Uncontrolled, but Controllable, Variabilities Hold Greatest Potential for Managing Health Costs and Quality Improvement
For immediate release: March 22, 2000
Boston, MA--New methods for optimizing cost effectiveness in managed care are proposed by researchers from the Harvard School of Public Health and Massachusetts General Hospital.
Since the wide acceptance of managed care in the early 1990s, a conflict has existed between managed care companies and health care providers. Both claim the same two priorities: ensuring quality health care while minimizing cost. However, companies are seen as placing an emphasis on cost-containment at the expense of quality health care, while providers are thought to insist on autonomous health care decision-making without regard to cost.
According to the authors of "Cost and Quality Under Managed Care: Irreconcilable Differences?," published in the March issue of the American Journal of Managed Care, the answers lie in the application of a novel management methodology to reduce inefficiency.
The authors apply tools from operations management to health care and find that there are variabilities in two categories that must be identified and controlled. One set, termed "natural" variabilities, include numbers of patients, types of diseases, and level of professionals services needed. The other set of variabilities are "artificial," and hold great potential for savings without risk of reducing quality of care and potentially improving quality.

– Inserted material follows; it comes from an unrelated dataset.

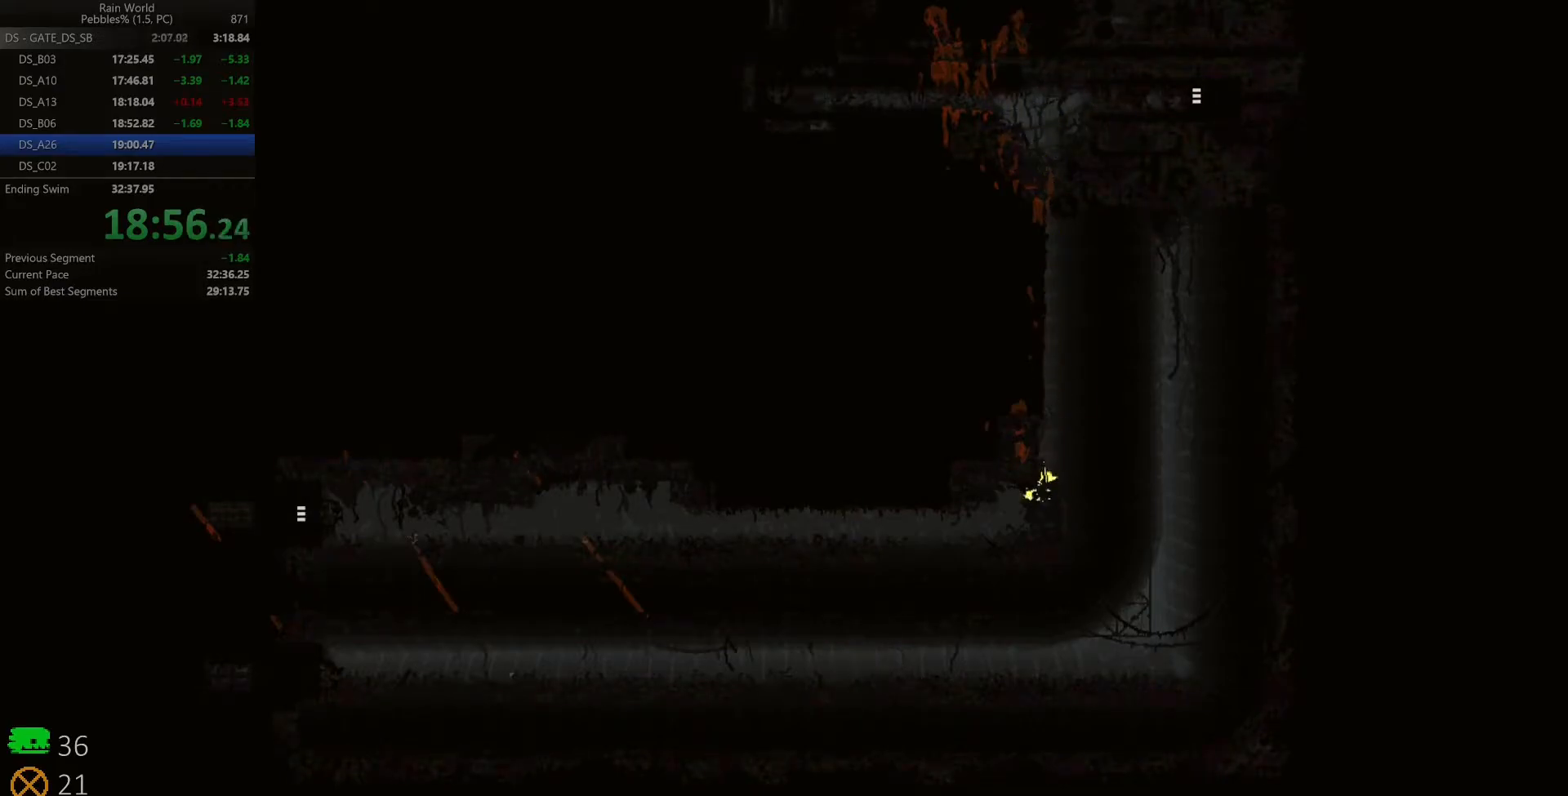
{"keys": ["left"], "events": []}
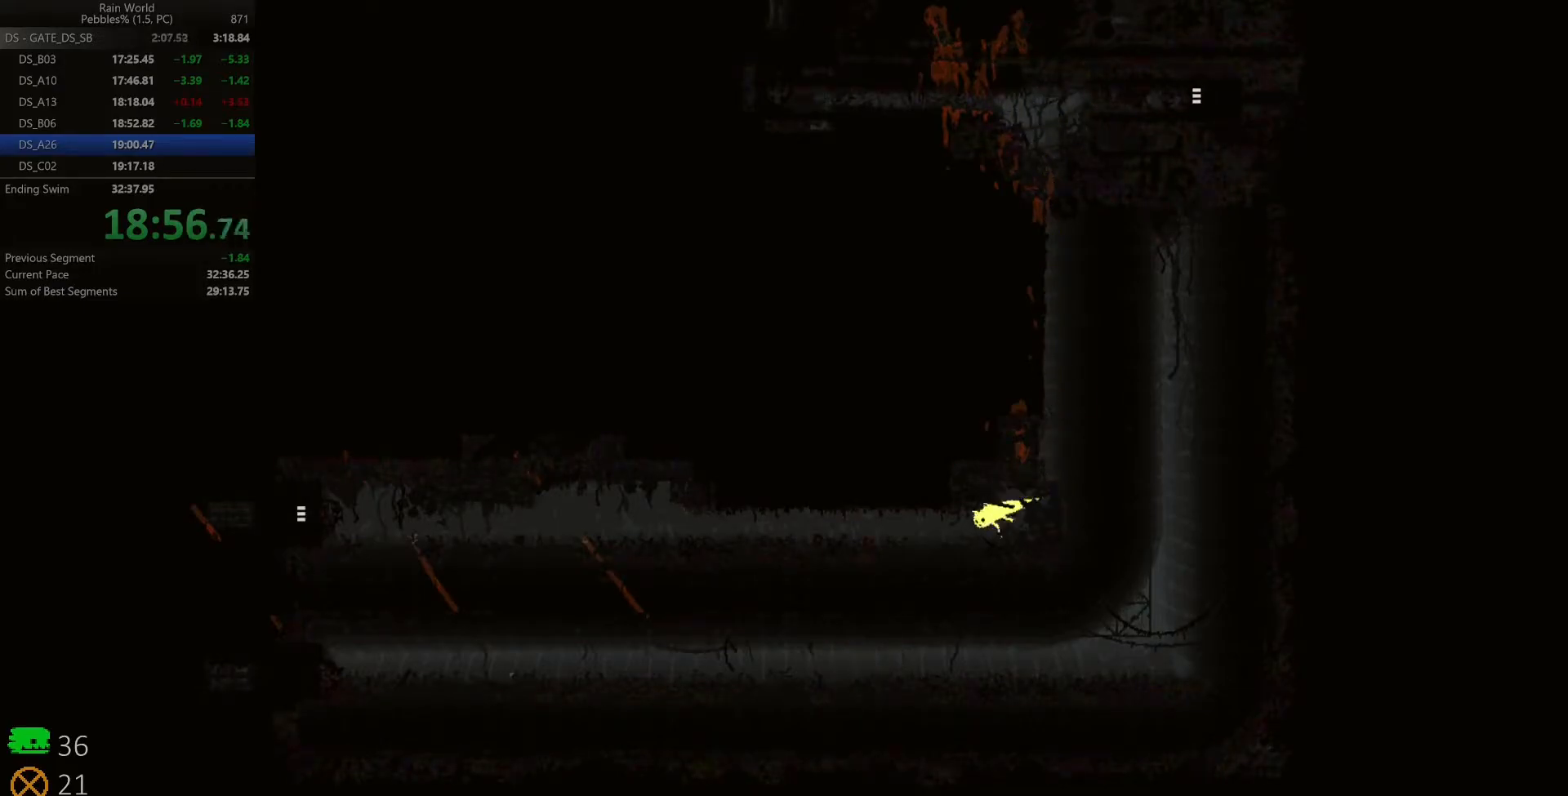
{"keys": ["down", "left", "z"], "events": [[83, "up", "down"], [183, "up", "up"], [233, "up", "down"], [317, "up", "up"], [400, "down", "down"], [450, "z", "down"]]}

Eugene Litvak, lecturer in the Department of Health Policy and Management at HSPH, uses the example of a hospital operating room. An operating room is an expensive, but necessary, resource for a hospital. Ideally, it would be in use 24 hours a day. However there must be flexibility for emergency patients. Using variability analysis, Litvak and Long discovered that, as expected, a large source of variability was from emergencies. However, they found an approximately equal source of variability from scheduled elective surgery. "In some operating rooms, we are as likely to predict when someone will break their leg as when a surgeon will do a scheduled surgery," said Litvak.
"What we found is that operating rooms are poorly scheduled and frequently unused," said Litvak. "The expensive inefficiency of operating rooms is as much a result of the artificial variability of scheduling as from natural variabilities of patient emergencies. If a hospital would schedule elective surgeries in a more rational manner, then the operating rooms could be used more efficiently--cheaper--without compromising--and possibly even improving--quality."
Cost-saving opportunities such as inefficiently used operating rooms abound in the health care system. Litvak and Long call for the application of variability-based methodology "to distinguish effect cost-control interventions in health care from those that would only waste money or even damage the health care system."
Michael Long is an assistant professor of anesthesiology and deputy director of operating room services at Massachusetts General Hospital.